The Helicon app is a bit better but nothing I would use in a real situation. The old TP-Link takes pictures as long as there is juice and it is in communication with the Android device.


No to my question: How do you do it?


----------



## Mt Spokane Photography (Jan 2, 2018)

You are missing a lot of information needed to answer the question. What are you tethering to? If you are tethering to a Smart Phone, make sure you use the right App, its Canon Connect.
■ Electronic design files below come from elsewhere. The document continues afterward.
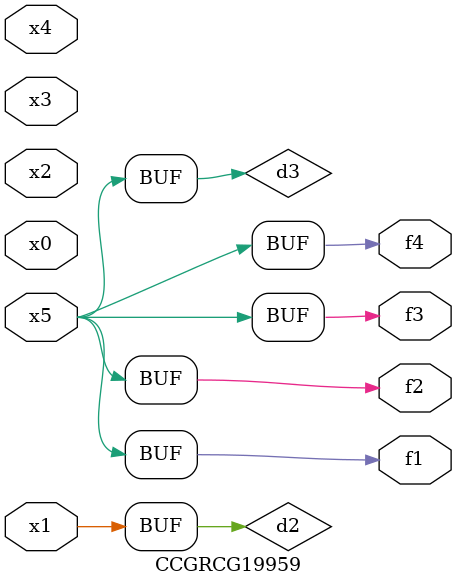
<source format=v>
module CCGRCG19959(
	input x0, x1, x2, x3, x4, x5,
	output f1, f2, f3, f4
);

	wire d1, d2, d3;

	not (d1, x5);
	or (d2, x1);
	xnor (d3, d1);
	assign f1 = d3;
	assign f2 = d3;
	assign f3 = d3;
	assign f4 = d3;
endmodule

</source>
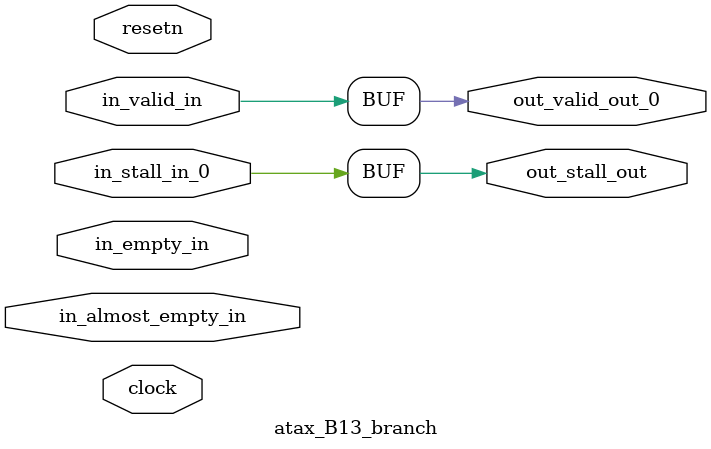
<source format=sv>



(* altera_attribute = "-name AUTO_SHIFT_REGISTER_RECOGNITION OFF; -name MESSAGE_DISABLE 10036; -name MESSAGE_DISABLE 10037; -name MESSAGE_DISABLE 14130; -name MESSAGE_DISABLE 14320; -name MESSAGE_DISABLE 15400; -name MESSAGE_DISABLE 14130; -name MESSAGE_DISABLE 10036; -name MESSAGE_DISABLE 12020; -name MESSAGE_DISABLE 12030; -name MESSAGE_DISABLE 12010; -name MESSAGE_DISABLE 12110; -name MESSAGE_DISABLE 14320; -name MESSAGE_DISABLE 13410; -name MESSAGE_DISABLE 113007; -name MESSAGE_DISABLE 10958" *)
module atax_B13_branch (
    input wire [0:0] in_almost_empty_in,
    input wire [0:0] in_empty_in,
    input wire [0:0] in_stall_in_0,
    input wire [0:0] in_valid_in,
    output wire [0:0] out_stall_out,
    output wire [0:0] out_valid_out_0,
    input wire clock,
    input wire resetn
    );

    reg [0:0] rst_sync_rst_sclrn;


    // out_stall_out(GPOUT,6)
    assign out_stall_out = in_stall_in_0;

    // out_valid_out_0(GPOUT,7)
    assign out_valid_out_0 = in_valid_in;

    // rst_sync(RESETSYNC,8)
    acl_reset_handler #(
        .ASYNC_RESET(0),
        .USE_SYNCHRONIZER(1),
        .PULSE_EXTENSION(0),
        .PIPE_DEPTH(3),
        .DUPLICATE(1)
    ) therst_sync (
        .clk(clock),
        .i_resetn(resetn),
        .o_sclrn(rst_sync_rst_sclrn)
    );

endmodule

</source>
There is a old one, Canon EOS Remote, do not use it!

I find Canon's apps to be klunky at best, but they do work.

So, provide some specifics about exactly what you are trying to do.


----------



## martti (Feb 11, 2018)

The problem was really elementary.
Where I live the Canon app is "not available in your area" or so it says in Google Play site.
I got it downloaded using a VPN. There were lots and lots of problems with the connection and the stability.
I complained about it, deleted the app and tried to reload it. This time I got the message "not compatible with any of your devices".


Next, I got an ".apk" downloaded from the site cafeapk.com, I installed it and now everything works like a charm.


For some reason, Canon or Google –or both– do not want people living here in Indian Ocean area to be able to download certain applications the logic of which remains a mystery to me.


To sum it up, Google Play gave me a crippled version of the Canon app.
Once I got the real one, problems disappeared.


----------



## martti (Mar 18, 2018)

Upgrade: Got a second-hand iPad Pro. It works as intended.
Now, then...to use an external memory stick as the photo storage?
Got the stick already but I have not had time to see if the Canon SW accepts it.


----------